Intensive care unit issues

Continuous clearance on CRRT, particularly with convective modalities, can cause profound electrolyte deficiencies requiring replacement. Similarly, nitrogen losses on CRRT can be high. Patients require increased nutritional support during CRRT therapy with careful consideration of the nutritional prescription. Medication dosages often require adjustment because of CRRT clearance. Coordination between the ICU staff and nephrology staff is essential to establish appropriate goals for fluid removal and metabolic control.

Extended dialysis

One may extend IHD sessions to provide therapy that approaches CRRT. Variously referred to as slow low-efficiency dialysis or slow extended daily dialysis, such techniques can provide improved molecular clearance with better tolerance of ultrafiltration when compared with conventional schedules for IHD. Sessions may run 6 to 8 hours or more on a daily basis.

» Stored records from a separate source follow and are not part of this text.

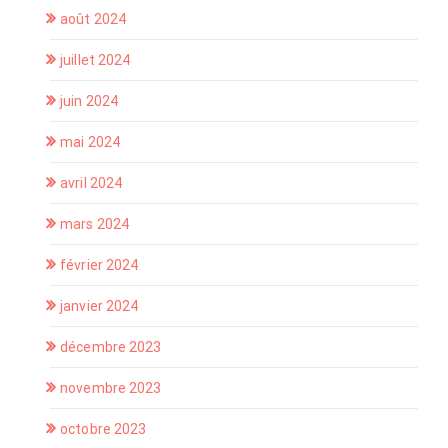
août 2024
juillet 2024
juin 2024
mai 2024
avril 2024
mars 2024
février 2024
janvier 2024
décembre 2023
novembre 2023
octobre 2023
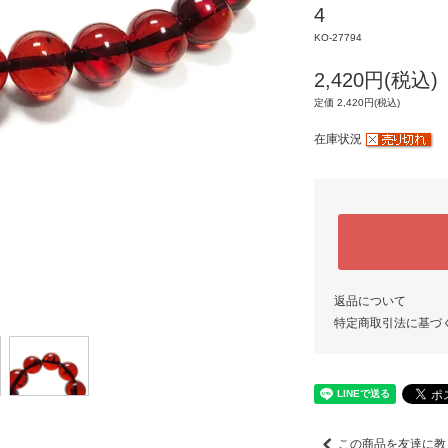
4
KO-27794
2,420円(税込)
定価 2,420円(税込)
在庫状況
返品について
特定商取引法に基づ
この商品を友達に教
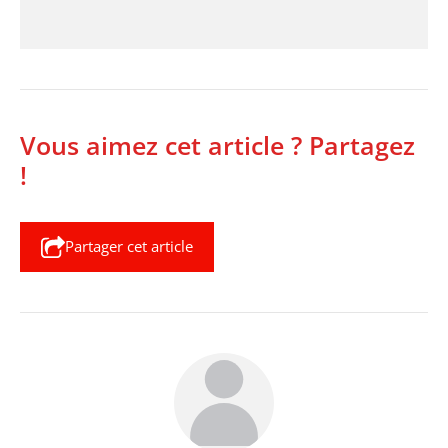
Vous aimez cet article ? Partagez
!
Partager cet article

Some institutions may prefer extended dialysis methods because they obviate the need to purchase and maintain separate dedicated CRRT equipment, using instead standard IHD machines that have been adapted for longer session length. In addition, disposable materials are usually less expensive than for CRRT, potentially leading to cost savings. Online generation of dialysate, as for standard IHD, greatly simplifies solution delivery compared with premixed bags that must be frequently exchanged for CRRT. However, most online dialysate is not sterile, raising a theoretic risk for the critically ill patient. Newer devices capable of extended therapies can be adapted to provide ultrapure dialysis fluid, which may mitigate this potential concern.